The employee responded to an ad placed by Advanced Contractors and Remodelers (ACR) which was looking, in part, for workers for siding work. ACR uses both employees and independent contractors, using contractors to fill in as needed based on work volume. ACR paid employees hourly with taxes and benefits withheld. They paid subcontractors hourly also, but at a higher rate, based on biweekly invoices prepared by the subcontractor. The employee testified that he followed ACR’s subcontractor procedures. ACR did not withhold any taxes from the employee’s earnings. His 2015 tax returns showed a 1099 listing “ACR non-employee comp” and a Sole Proprietorship business filing.
On September 30, 2015, the employee broke both of his legs after scaffolding, erected by an ACR employee, collapsed. He reported his claim to the ACR work comp insurer, but his claim was denied on the basis that he was not an employee, and he did not contest the denial.
In February of 2016, he filed a claim in district court against ACR for negligence as a result of the ACR employee assembling the scaffolding that collapsed. In his compliant, he alleged he was an independent contractor of ACR when he was injured. He settled that claim before trial.

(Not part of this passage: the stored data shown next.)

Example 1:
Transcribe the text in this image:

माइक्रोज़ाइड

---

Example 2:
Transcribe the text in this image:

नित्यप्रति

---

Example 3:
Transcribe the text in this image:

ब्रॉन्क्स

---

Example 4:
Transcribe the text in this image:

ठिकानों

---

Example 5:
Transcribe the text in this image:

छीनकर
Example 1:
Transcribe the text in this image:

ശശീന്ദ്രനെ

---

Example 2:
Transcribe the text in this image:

In October of 2017 he then sued the insurance agent alleging negligence in failing to provide workers’ compensation insurance coverage that would cover the employee personally. Again, in his complaint he alleged he was an independent contractor for ACR when he was injured. That claim also settled before trial.

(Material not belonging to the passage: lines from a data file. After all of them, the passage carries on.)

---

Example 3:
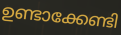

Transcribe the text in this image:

ഉണ്ടാക്കേണ്ടി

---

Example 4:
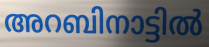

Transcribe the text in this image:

അറബിനാട്ടിൽ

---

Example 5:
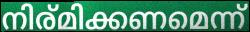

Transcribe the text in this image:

നിര്മിക്കണമെന്ന്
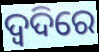
ଦ୍ଵଦିରେ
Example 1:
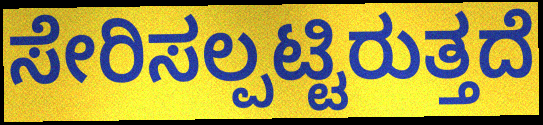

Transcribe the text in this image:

ಸೇರಿಸಲ್ಪಟ್ಟಿರುತ್ತದೆ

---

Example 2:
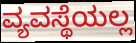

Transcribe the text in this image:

ವ್ಯವಸ್ಥೆಯಲ್ಲ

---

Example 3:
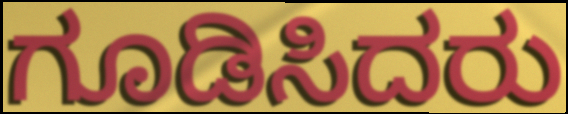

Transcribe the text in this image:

ಗೂಡಿಸಿದರು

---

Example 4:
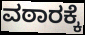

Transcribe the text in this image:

ವಠಾರಕ್ಕೆ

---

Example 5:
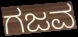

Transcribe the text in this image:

ಗಜವ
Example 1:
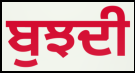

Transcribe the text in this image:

ਬੁਝਦੀ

In September of 2018 the employee finally brought a workers’’ compensation action against ACR and its insurer. His claim was denied at a hearing on the basis that he was not an employee of ACR at the time of his injury. The employee appealed.
On appeal, the WCCA affirmed that the employee was not an employee of ACR at the time of his injury and was instead a self-employed independent contractor ineligible for benefits. The WCCA cited the employee’s own actions such as submitting his own invoices for work to be paid, no taxes or other deductions taken from his paychecks, claiming he was an independent contractor in his district court filings, and filing tax returns claiming self-employment.

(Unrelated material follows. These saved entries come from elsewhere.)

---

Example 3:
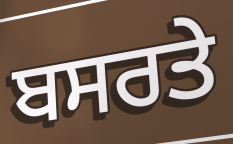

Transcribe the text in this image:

ਬਸਰਤੇ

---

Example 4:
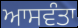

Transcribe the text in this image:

ਆਸਵੰਤਾ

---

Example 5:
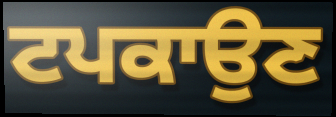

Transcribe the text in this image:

ਟਪਕਾਉਣ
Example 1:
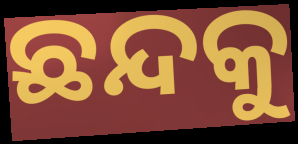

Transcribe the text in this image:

ଛନ୍ଦକୁ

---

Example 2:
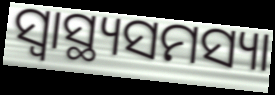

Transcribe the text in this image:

ସ୍ୱାସ୍ଥ୍ୟସମସ୍ୟା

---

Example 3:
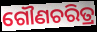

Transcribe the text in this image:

They also found no liability under Minn. Stat. 176.215 subd. 1 because the employee isn’t an “employee of a subcontractor” but is the subcontractor who failed to comply with the Statute.
The WCCA also affirmed that the employee’s claim was denied under the election of remedies provision of Minn. Stat. 176.061 subd. 1 – he chose to pursue a negligence action against ACR and in doing so, elected his remedy and is barred from pursing a workers’ compensation claim against ACR.